- Mexican single cover.

Single by Eric Clapton

from the album Pilgrim
- A-side: "Pilgrim (Mick Guzauski remix)"
- Released: November 1998
- Genre: Pop · pop rock
- Length: 5:50
- Label: Reprise · Warner
- Songwriter(s): Clapton · Climie
- Producer(s): Clapton · Climie

Eric Clapton singles chronology
| "Born in Time" (1998) | "Pilgrim" (1998) | "Blue Eyes Blue" (1999) |

= Pilgrim (Eric Clapton song) =

"Pilgrim" is a pop rock song written by the British musicians Eric Clapton and Simon Climie. The duo also produced the song, which came about after a jam session between the two in the late 1990s. The title was recorded for Clapton's 1998 studio album Pilgrim and was released as the fourth and final single of the album. The song was always released as a B-side to another single and was accompanied by a music video. It is part of the Lethal Weapon 4 soundtrack.
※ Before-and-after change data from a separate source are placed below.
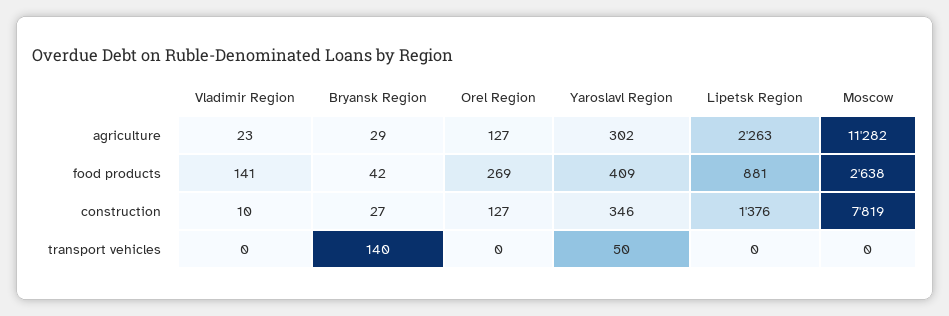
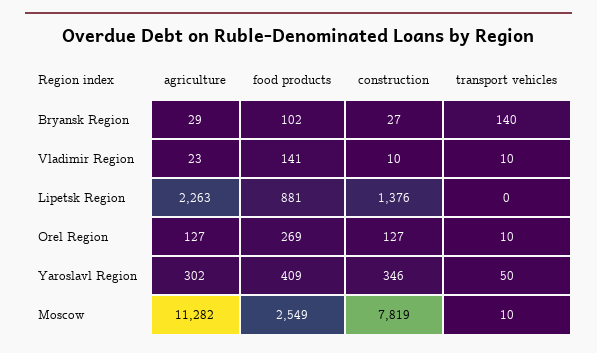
Bryansk Region, food products: 42 -> 102
Moscow, food products: 2638 -> 2549
Vladimir Region, transport vehicles: 0 -> 10
Orel Region, transport vehicles: 0 -> 10
Moscow, transport vehicles: 0 -> 10

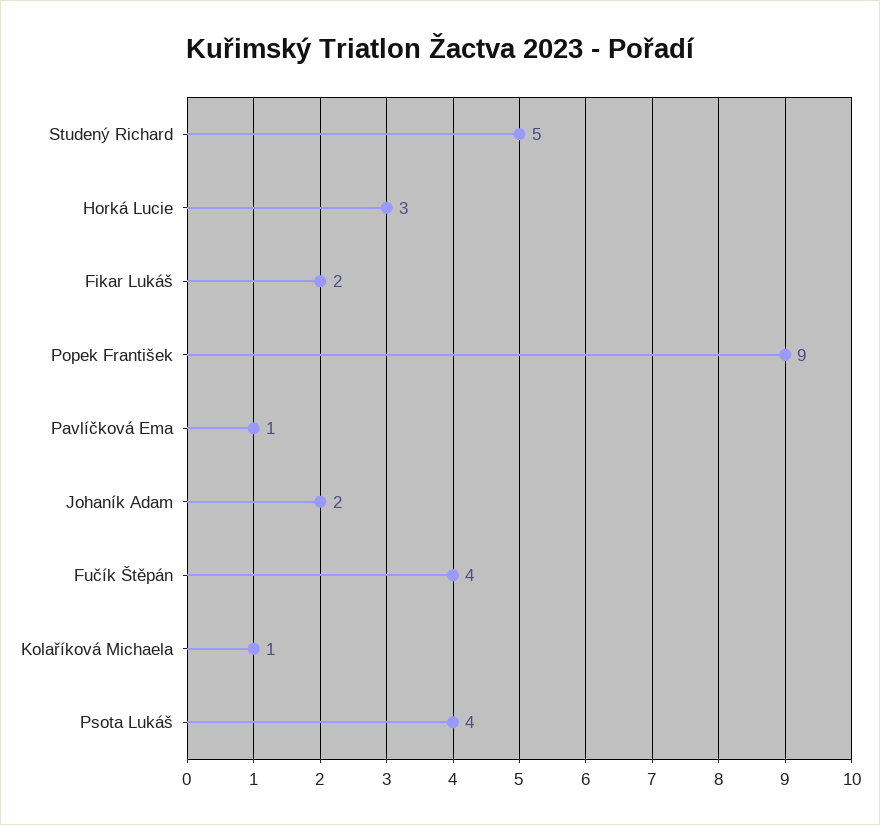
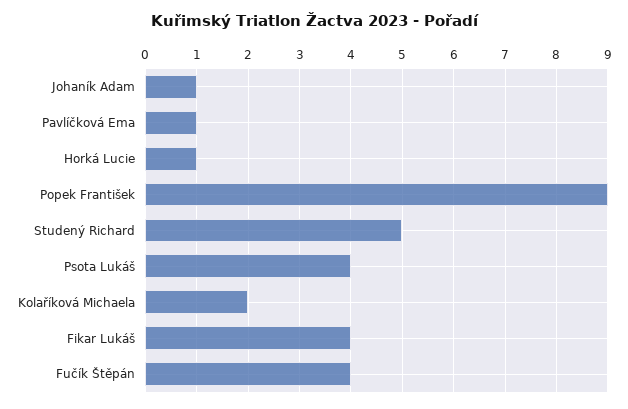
Horká Lucie: 3 -> 1
Fikar Lukáš: 2 -> 4
Johaník Adam: 2 -> 1
Kolaříková Michaela: 1 -> 2

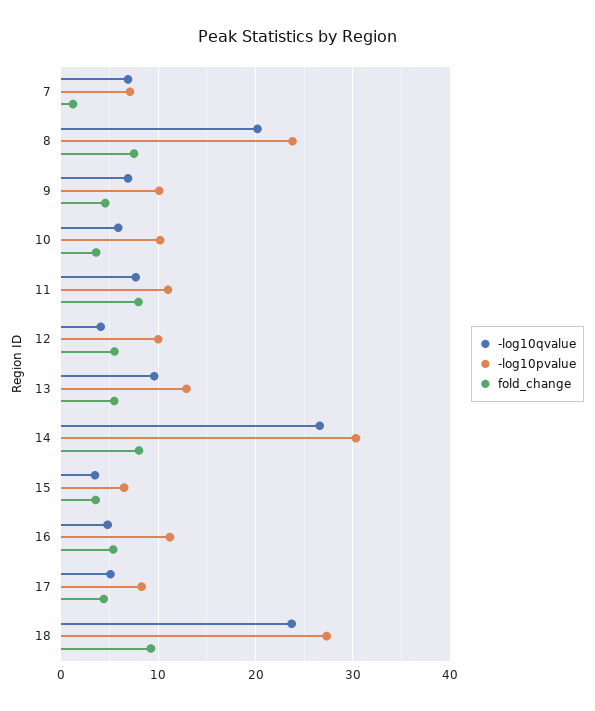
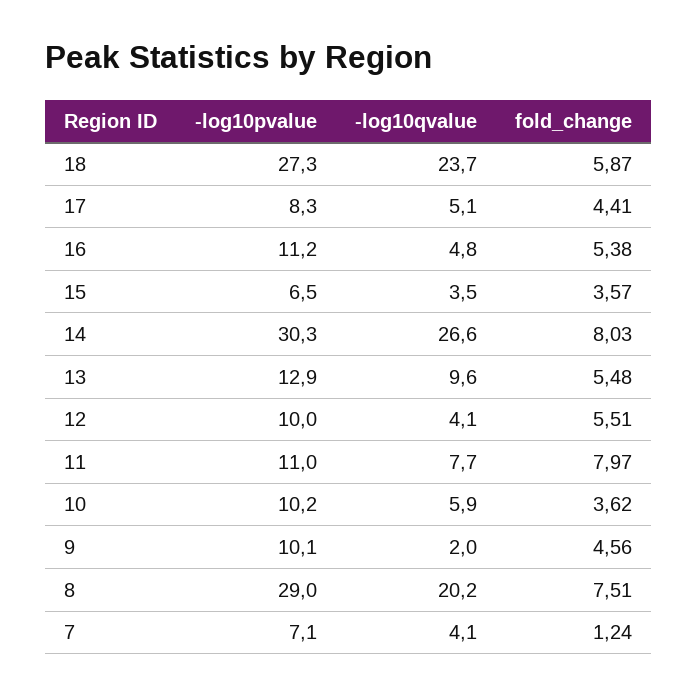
-log10qvalue, 7: 7 -> 4.1
-log10pvalue, 8: 24 -> 29
-log10qvalue, 9: 7 -> 2
fold_change, 18: 9 -> 5.87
==Writing and composition==
The song is written and recorded in the keys A minor and C major. In 1998, Clapton talked about the composition and writing process on "Pilgrim" a song like "Inside of Me" that was deliberately borrowed from Curtis Mayfield as a way for Clapton to say thanks for the inspiration: "I was playing guitar and Simon [Climie] was playing keyboards and we just created an atmosphere and instantly the words were coming into my head because the mood evoked all of the circumstances that had been happening for the past few years... not judgmental... it states what had had been happening in a very gentle loving way. This was an actual event in my life where people were saying to me 'Look you've got to get out of this. You've got to let go. You've got to move on'. There was an endless vicious circle of make-ups, break-ups, make-ups, and it went on for years and it was going nowhere. It was very painful but I was obsessed with the notion that it would come to fruition if I just stayed there long enough. I'm sure we've all been there – but this time for me it was different. That's another one of the things where I can say that if I just stay there it will come good and it didn't. We used drum loops... turned to technology when we ran out of things to do and needed a place to start. We would say something like 'uh, well, um, have you heard the new Usher single?' And from there we'd just copy the drum program, dicker with it and play along with it. That's how the song "Pilgrim" was born. We came up with a drum program that was derived from a hit – I can't remember which one – we changed it a little and then wrote the words".

==Personnel==

Musicians:
- Eric Clapton – lead vocals, guitar
- Paul Carrack – organ
- Simon Climie – synth bass (maybe), drum machine, backing vocals
- Chyna Whyne – backing vocals
- The London Session Orchestra – strings
- Nick Ingman – string arrangements

Technical:
- Eric Clapton – producer
- Simon Climie – producer
- Alan Douglas – engineer
- Adam Brown – assistant engineer
- Mick Guzauski – mixer

==Chart positions==
===Weekly charts===

| Chart (1998) | Peak position |
|---|---|
| Italy (Musica e dischi) | 17 |

==Music video==
A music video was released in 1998 to accompany the single release. The video is still being broadcast on TV networks like MTV, VH1 and Much Music. The music video was also released on the DVD to the 1999 compilation album Clapton Chronicles: The Best of Eric Clapton.